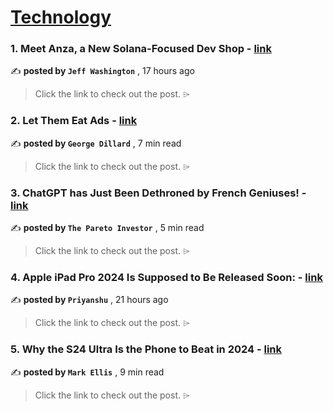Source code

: 
<h1><a href=https://medium.com/tag/technology/recommended target="_blank" rel="noopener noreferrer">Technology</a></h1>
<h3>1. Meet Anza, a New Solana-Focused Dev Shop - <a href=https://medium.com/@jeff.washington/meet-anza-a-new-solana-focused-dev-shop-7d92391d290b?source=tag_recommended_feed---------0-84----------technology----------26840382_da7c_4e58_9d89_f4f8b0913955------- target="_blank" rel="noopener noreferrer">link</a></h3>

✍️ **posted by `Jeff Washington`** <date> , 17 hours ago</date>

<blockquote>Click the link to check out the post. ⌲</blockquote>

<h3>2. Let Them Eat Ads - <a href=https://medium.com/bouncin-and-behavin-blogs/let-them-eat-ads-b0b27f64e67b?source=tag_recommended_feed---------1-107----------technology----------26840382_da7c_4e58_9d89_f4f8b0913955------- target="_blank" rel="noopener noreferrer">link</a></h3>

✍️ **posted by `George Dillard`** <date> , 7 min read</date>

<blockquote>Click the link to check out the post. ⌲</blockquote>

<h3>3. ChatGPT has Just Been Dethroned by French Geniuses! - <a href=https://medium.com/@pareto_investor/chatgpt-has-just-been-dethroned-by-french-geniuses-bcee41843775?source=tag_recommended_feed---------2-85----------technology----------26840382_da7c_4e58_9d89_f4f8b0913955------- target="_blank" rel="noopener noreferrer">link</a></h3>

✍️ **posted by `The Pareto Investor`** <date> , 5 min read</date>

<blockquote>Click the link to check out the post. ⌲</blockquote>

<h3>4. Apple iPad Pro 2024 Is Supposed to Be Released Soon: - <a href=https://medium.com/@jpriyanshu347/apple-ipad-pro-2024-is-supposed-to-be-released-soon-435a52871603?source=tag_recommended_feed---------3-84----------technology----------26840382_da7c_4e58_9d89_f4f8b0913955------- target="_blank" rel="noopener noreferrer">link</a></h3>

✍️ **posted by `Priyanshu`** <date> , 21 hours ago</date>

<blockquote>Click the link to check out the post. ⌲</blockquote>

<h3>5. Why the S24 Ultra Is the Phone to Beat in 2024 - <a href=https://medium.com/macoclock/why-the-s24-ultra-is-the-phone-to-beat-in-2024-784ee7017b79?source=tag_recommended_feed---------4-107----------technology----------26840382_da7c_4e58_9d89_f4f8b0913955------- target="_blank" rel="noopener noreferrer">link</a></h3>

✍️ **posted by `Mark Ellis`** <date> , 9 min read</date>

<blockquote>Click the link to check out the post. ⌲</blockquote>

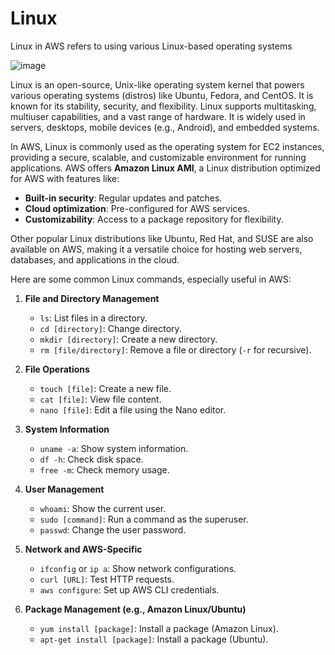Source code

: # Linux
Linux in AWS refers to using various Linux-based operating systems

![image](https://github.com/user-attachments/assets/06d6edf0-0614-4897-b79d-37197ac54b6b)


Linux is an open-source, Unix-like operating system kernel that powers various operating systems (distros) like Ubuntu, Fedora, and CentOS. It is known for its stability, security, and flexibility. Linux supports multitasking, multiuser capabilities, and a vast range of hardware. It is widely used in servers, desktops, mobile devices (e.g., Android), and embedded systems.

In AWS, Linux is commonly used as the operating system for EC2 instances, providing a secure, scalable, and customizable environment for running applications. AWS offers **Amazon Linux AMI**, a Linux distribution optimized for AWS with features like:

- **Built-in security**: Regular updates and patches.
- **Cloud optimization**: Pre-configured for AWS services.
- **Customizability**: Access to a package repository for flexibility.

Other popular Linux distributions like Ubuntu, Red Hat, and SUSE are also available on AWS, making it a versatile choice for hosting web servers, databases, and applications in the cloud.

Here are some common Linux commands, especially useful in AWS:  

1. **File and Directory Management**  
   - `ls`: List files in a directory.  
   - `cd [directory]`: Change directory.  
   - `mkdir [directory]`: Create a new directory.  
   - `rm [file/directory]`: Remove a file or directory (`-r` for recursive).  

2. **File Operations**  
   - `touch [file]`: Create a new file.  
   - `cat [file]`: View file content.  
   - `nano [file]`: Edit a file using the Nano editor.  

3. **System Information**  
   - `uname -a`: Show system information.  
   - `df -h`: Check disk space.  
   - `free -m`: Check memory usage.  

4. **User Management**  
   - `whoami`: Show the current user.  
   - `sudo [command]`: Run a command as the superuser.  
   - `passwd`: Change the user password.  

5. **Network and AWS-Specific**  
   - `ifconfig` or `ip a`: Show network configurations.  
   - `curl [URL]`: Test HTTP requests.  
   - `aws configure`: Set up AWS CLI credentials.  

6. **Package Management (e.g., Amazon Linux/Ubuntu)**  
   - `yum install [package]`: Install a package (Amazon Linux).  
   - `apt-get install [package]`: Install a package (Ubuntu).
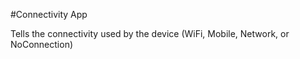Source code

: 

#Connectivity App


Tells the connectivity used by the device (WiFi, Mobile, Network, or NoConnection)


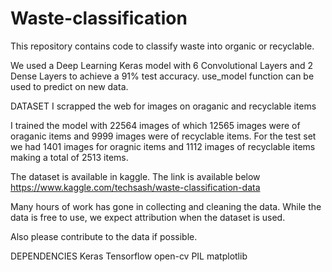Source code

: # Waste-classification


This repository contains code to classify waste into organic or recyclable.



We used a Deep Learning Keras model with 6 Convolutional Layers and 2 Dense Layers to achieve a 91% test accuracy. use_model function can be used to predict on new data.



DATASET
I scrapped the web for images on oraganic and recyclable items



I trained the model with 22564 images of which 12565 images were of oraganic items and 9999 images were of recyclable items. For the test set we had 1401 images for oragnic items and 1112 images of recyclable items making a total of 2513 items.




The dataset is available in kaggle. The link is available below
https://www.kaggle.com/techsash/waste-classification-data



Many hours of work has gone in collecting and cleaning the data. While the data is free to use, we expect attribution when the dataset is used.

Also please contribute to the data if possible.

DEPENDENCIES
Keras
Tensorflow
open-cv
PIL
matplotlib
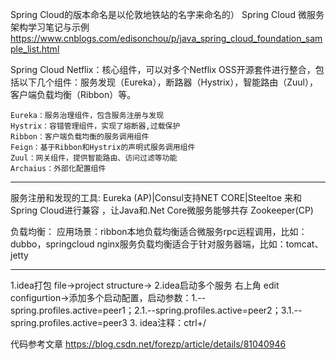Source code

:Spring Cloud的版本命名是以伦敦地铁站的名字来命名的）
Spring Cloud 微服务架构学习笔记与示例
https://www.cnblogs.com/edisonchou/p/java_spring_cloud_foundation_sample_list.html


Spring Cloud Netflix：核心组件，可以对多个Netflix OSS开源套件进行整合，包括以下几个组件：服务发现（Eureka），断路器（Hystrix），智能路由（Zuul），客户端负载均衡（Ribbon）等。

    Eureka：服务治理组件，包含服务注册与发现
    Hystrix：容错管理组件，实现了熔断器,过载保护
    Ribbon：客户端负载均衡的服务调用组件
    Feign：基于Ribbon和Hystrix的声明式服务调用组件
    Zuul：网关组件，提供智能路由、访问过滤等功能
    Archaius：外部化配置组件

***************************************************************************************************************************************************************************************************
服务注册和发现的工具:
Eureka (AP)|Consul支持NET CORE|Steeltoe 来和Spring Cloud进行兼容 ，让Java和.Net Core微服务能够共存
Zookeeper(CP)

负载均衡：
应用场景：ribbon本地负载均衡适合微服务rpc远程调用，比如：dubbo，springcloud
nginx服务负载均衡适合于针对服务器端，比如：tomcat、jetty

---------------------------------------------------
1.idea打包
    file->project structure->
2.idea启动多个服务
    右上角 edit configurtion->添加多个启动配置，启动参数：1.--spring.profiles.active=peer1；2.1.--spring.profiles.active=peer2；3.1.--spring.profiles.active=peer3
3. idea注释：ctrl+/
   



代码参考文章
https://blog.csdn.net/forezp/article/details/81040946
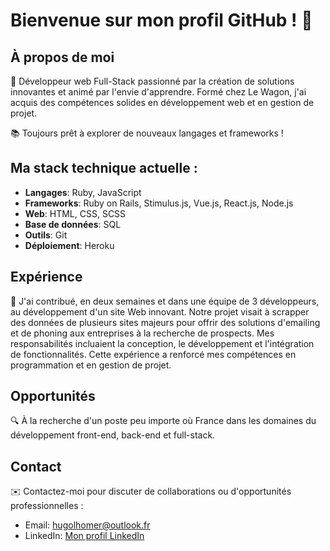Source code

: # Bienvenue sur mon profil GitHub ! 👋

## À propos de moi
🚀 Développeur web Full-Stack passionné par la création de solutions innovantes et animé par l'envie d'apprendre. Formé chez Le Wagon, j'ai acquis des compétences solides en développement web et en gestion de projet.

📚 Toujours prêt à explorer de nouveaux langages et frameworks !

## Ma stack technique actuelle :
- **Langages**: Ruby, JavaScript
- **Frameworks**: Ruby on Rails, Stimulus.js, Vue.js, React.js, Node.js
- **Web**: HTML, CSS, SCSS
- **Base de données**: SQL
- **Outils**: Git
- **Déploiement**: Heroku

## Expérience
💼 J'ai contribué, en deux semaines et dans une équipe de 3 développeurs, au développement d'un site Web innovant. Notre projet visait à scrapper des données de plusieurs sites majeurs pour offrir des solutions d'emailing et de phoning aux entreprises à la recherche de prospects. Mes responsabilités incluaient la conception, le développement et l'intégration de fonctionnalités. Cette expérience a renforcé mes compétences en programmation et en gestion de projet.

## Opportunités
🔍 À la recherche d'un poste peu importe où France dans les domaines du développement front-end, back-end et full-stack.

## Contact
✉️ Contactez-moi pour discuter de collaborations ou d'opportunités professionnelles :
- Email: hugolhomer@outlook.fr
- LinkedIn: [Mon profil LinkedIn](https://www.linkedin.com/in/hugolhomer) 
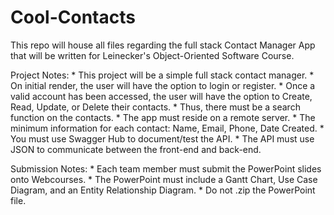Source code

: # Cool-Contacts
This repo will house all files regarding the full stack Contact Manager App that will be written for Leinecker's Object-Oriented Software Course.

Project Notes:
    * This project will be a simple full stack contact manager.
    * On initial render, the user will have the option to login or register.
    * Once a valid account has been accessed, the user will have the option to
      Create, Read, Update, or Delete their contacts.
        * Thus, there must be a search function on the contacts.
    * The app must reside on a remote server.
    * The minimum information for each contact: Name, Email, Phone, Date Created.
    * You must use Swagger Hub to document/test the API.
    * The API must use JSON to communicate between the front-end and back-end.

Submission Notes:
    * Each team member must submit the PowerPoint slides onto Webcourses.
    * The PowerPoint must include a Gantt Chart, Use Case Diagram, and
      an Entity Relationship Diagram.
    * Do not .zip the PowerPoint file.
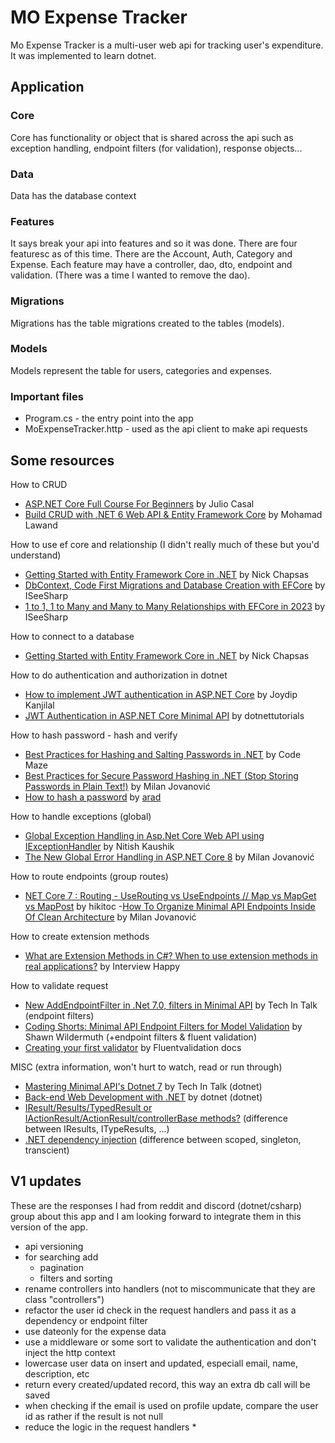 # MO Expense Tracker

Mo Expense Tracker is a multi-user web api for tracking user's expenditure. It was implemented to learn dotnet.

## Application

### Core

Core has functionality or object that is shared across the api such as exception handling, endpoint filters (for validation), response objects...

### Data

Data has the database context

### Features

It says break your api into features and so it was done. There are four featuresc as of this time. There are the Account, Auth, Category and Expense. Each feature may have a controller, dao, dto, endpoint and validation. (There was a time I wanted to remove the dao).

### Migrations

Migrations has the table migrations created to the tables (models).

### Models

Models represent the table for users, categories and expenses.

### Important files

- Program.cs - the entry point into the app
- MoExpenseTracker.http - used as the api client to make api requests

## Some resources

How to CRUD

- [ASP.NET Core Full Course For Beginners](https://www.youtube.com/watch?v=AhAxLiGC7Pc) by Julio Casal
- [Build CRUD with .NET 6 Web API & Entity Framework Core](https://www.youtube.com/watch?v=wtFs4356xp4) by Mohamad Lawand

How to use ef core and relationship (I didn't really much of these but you'd understand)

- [Getting Started with Entity Framework Core in .NET](https://www.youtube.com/watch?v=2t88FOeQ898) by Nick Chapsas
- [DbContext, Code First Migrations and Database Creation with EFCore](https://www.youtube.com/watch?v=A4tpHy__LN0) by ISeeSharp
- [1 to 1, 1 to Many and Many to Many Relationships with EFCore in 2023](https://www.youtube.com/watch?v=9sXXfq0GDYI) by ISeeSharp

How to connect to a database

- [Getting Started with Entity Framework Core in .NET](https://www.youtube.com/watch?v=2t88FOeQ898) by Nick Chapsas

How to do authentication and authorization in dotnet

- [How to implement JWT authentication in ASP.NET Core](https://www.infoworld.com/article/2336284/how-to-implement-jwt-authentication-in-aspnet-core.html) by Joydip Kanjilal
- [JWT Authentication in ASP.NET Core Minimal API](https://dotnettutorials.net/lesson/jwt-authentication-in-asp-net-core-minimal-api) by dotnettutorials

How to hash password - hash and verify

- [Best Practices for Hashing and Salting Passwords in .NET](https://www.youtube.com/watch?v=Sh_PxjTmBug) by Code Maze
- [Best Practices for Secure Password Hashing in .NET (Stop Storing Passwords in Plain Text!)](https://www.youtube.com/watch?v=J4ix8Mhi3rs) by Milan Jovanović
- [How to hash a password](https://stackoverflow.com/questions/4181198/how-to-hash-a-password/73125177#73125177) by [arad](https://stackoverflow.com/users/7734384/arad)

How to handle exceptions (global)

- [Global Exception Handling in Asp.Net Core Web API using IExceptionHandler](https://www.youtube.com/watch?v=bEYlNuwTSms) by Nitish Kaushik
- [The New Global Error Handling in ASP.NET Core 8](https://www.youtube.com/watch?v=uOEDM0c9BNI) by Milan Jovanović

How to route endpoints (group routes)

- [NET Core 7 : Routing - UseRouting vs UseEndpoints // Map vs MapGet vs MapPost](https://www.youtube.com/watch?v=NCZzYxzHrN8) by hikitoc -[How To Organize Minimal API Endpoints Inside Of Clean Architecture](https://www.youtube.com/watch?v=GCuVC_qDOV4) by Milan Jovanović

How to create extension methods

- [What are Extension Methods in C#? When to use extension methods in real applications?](https://www.youtube.com/watch?v=JDNPJyiu3Ec) by Interview Happy

How to validate request

- [New AddEndpointFilter in .Net 7.0, filters in Minimal API](https://www.youtube.com/watch?v=rOr-7sNKUds) by Tech In Talk (endpoint filters)
- [Coding Shorts: Minimal API Endpoint Filters for Model Validation](https://www.youtube.com/watch?v=_S-r6SxLGn4) by Shawn Wildermuth (+endpoint filters & fluent validation)
- [Creating your first validator](https://docs.fluentvalidation.net/en/latest/start.html) by Fluentvalidation docs

MISC (extra information, won't hurt to watch, read or run through)

- [Mastering Minimal API's Dotnet 7](https://www.youtube.com/playlist?list=PLlfN4N9fXldtMXcDqtJFstYVtjX_Xt-gY) by Tech In Talk (dotnet)
- [Back-end Web Development with .NET](https://www.youtube.com/playlist?list=PLdo4fOcmZ0oWunQnm3WnZxJrseIw2zSAk) by dotnet (dotnet)
- [IResult/Results/TypedResult or IActionResult/ActionResult/controllerBase methods?](https://www.reddit.com/r/dotnet/comments/172wumc/iresultresultstypedresult_or/) (difference between IResults, ITypeResults, ...)
- [.NET dependency injection](https://learn.microsoft.com/en-us/dotnet/core/extensions/dependency-injection#service-lifetimes) (difference between scoped, singleton, transcient)

## V1 updates

These are the responses I had from reddit and discord (dotnet/csharp) group about this app and I am looking forward to integrate them in this version of the app.

- api versioning
- for searching add
  - pagination
  - filters and sorting
- rename controllers into handlers (not to miscommunicate that they are class "controllers")
- refactor the user id check in the request handlers and pass it as a dependency or endpoint filter
- use dateonly for the expense data
- use a middleware or some sort to validate the authentication and don't inject the http context
- lowercase user data on insert and updated, especiall email, name, description, etc
- return every created/updated record, this way an extra db call will be saved
- when checking if the email is used on profile update, compare the user id as rather if the result is not null
- reduce the logic in the request handlers \*
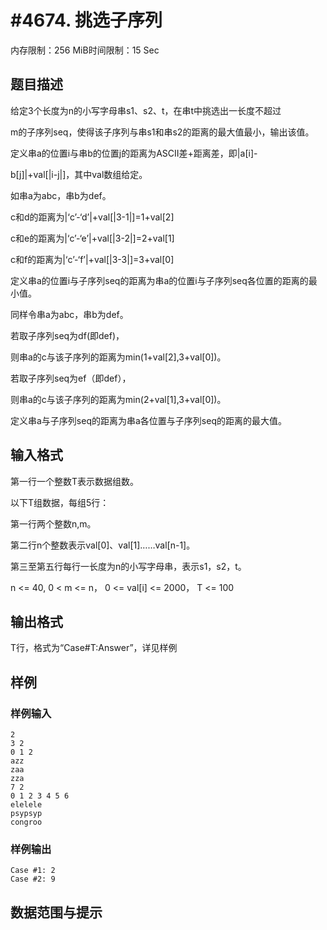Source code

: # #4674. 挑选子序列

内存限制：256 MiB时间限制：15 Sec

## 题目描述

给定3个长度为n的小写字母串s1、s2、t，在串t中挑选出一长度不超过

m的子序列seq，使得该子序列与串s1和串s2的距离的最大值最小，输出该值。

定义串a的位置i与串b的位置j的距离为ASCII差+距离差，即|a[i]-

b[j]|+val[|i-j|]，其中val数组给定。

如串a为abc，串b为def。

c和d的距离为|&lsquo;c&rsquo;-&lsquo;d&rsquo;|+val[|3-1|]=1+val[2]

c和e的距离为|&lsquo;c&rsquo;-&lsquo;e&rsquo;|+val[|3-2|]=2+val[1]

c和f的距离为|&lsquo;c&rsquo;-&lsquo;f&rsquo;|+val[|3-3|]=3+val[0]

定义串a的位置i与子序列seq的距离为串a的位置i与子序列seq各位置的距离的最小值。

同样令串a为abc，串b为def。

若取子序列seq为df(即def)，

则串a的c与该子序列的距离为min(1+val[2],3+val[0])。

若取子序列seq为ef（即def），

则串a的c与该子序列的距离为min(2+val[1],3+val[0])。

定义串a与子序列seq的距离为串a各位置与子序列seq的距离的最大值。

## 输入格式

第一行一个整数T表示数据组数。

以下T组数据，每组5行：

第一行两个整数n,m。

第二行n个整数表示val[0]、val[1]&hellip;&hellip;val[n-1]。

第三至第五行每行一长度为n的小写字母串，表示s1，s2，t。

 n <= 40, 0 < m <= n， 0 <= val[i] <= 2000， T <= 100

## 输出格式

T行，格式为&ldquo;Case#T:Answer&rdquo;，详见样例

## 样例

### 样例输入

    
    2
    3 2
    0 1 2
    azz
    zaa
    zza
    7 2
    0 1 2 3 4 5 6
    elelele
    psypsyp
    congroo
    

### 样例输出

    
    Case #1: 2
    Case #2: 9
    
    

## 数据范围与提示
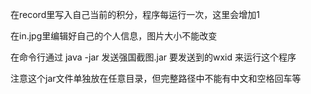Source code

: 在record里写入自己当前的积分，程序每运行一次，这里会增加1

在in.jpg里编辑好自己的个人信息，图片大小不能改变

在命令行通过 java -jar 发送强国截图.jar 要发送到的wxid 来运行这个程序

注意这个jar文件单独放在任意目录，但完整路径中不能有中文和空格回车等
──────────────────────────────
Format the lines of the material from the line with "Eureka：服务治理组件，包含服务注册与发现" up to and including the line with "web et en gestion de projet." as a JSON list of strings, one string per line, with blank lines omitted. Leave the pictures out of the answer.

REPLY TO THE EXERCISE |
[
  "    Eureka：服务治理组件，包含服务注册与发现",
  "    Hystrix：容错管理组件，实现了熔断器,过载保护",
  "    Ribbon：客户端负载均衡的服务调用组件",
  "    Feign：基于Ribbon和Hystrix的声明式服务调用组件",
  "    Zuul：网关组件，提供智能路由、访问过滤等功能",
  "    Archaius：外部化配置组件",
  "***************************************************************************************************************************************************************************************************",
  "服务注册和发现的工具:",
  "Eureka (AP)|Consul支持NET CORE|Steeltoe 来和Spring Cloud进行兼容 ，让Java和.Net Core微服务能够共存",
  "Zookeeper(CP)",
  "负载均衡：",
  "应用场景：ribbon本地负载均衡适合微服务rpc远程调用，比如：dubbo，springcloud",
  "nginx服务负载均衡适合于针对服务器端，比如：tomcat、jetty",
  "---------------------------------------------------",
  "1.idea打包",
  "    file->project structure->",
  "2.idea启动多个服务",
  "    右上角 edit configurtion->添加多个启动配置，启动参数：1.--spring.profiles.active=peer1；2.1.--spring.profiles.active=peer2；3.1.--spring.profiles.active=peer3",
  "3. idea注释：ctrl+/",
  "代码参考文章",
  "https://blog.csdn.net/forezp/article/details/81040946",
  "Source code",
  ": # Bienvenue sur mon profil GitHub ! 👋",
  "## À propos de moi",
  "🚀 Développeur web Full-Stack passionné par la création de solutions innovantes et animé par l'envie d'apprendre. Formé chez Le Wagon, j'ai acquis des compétences solides en développement web et en gestion de projet."
]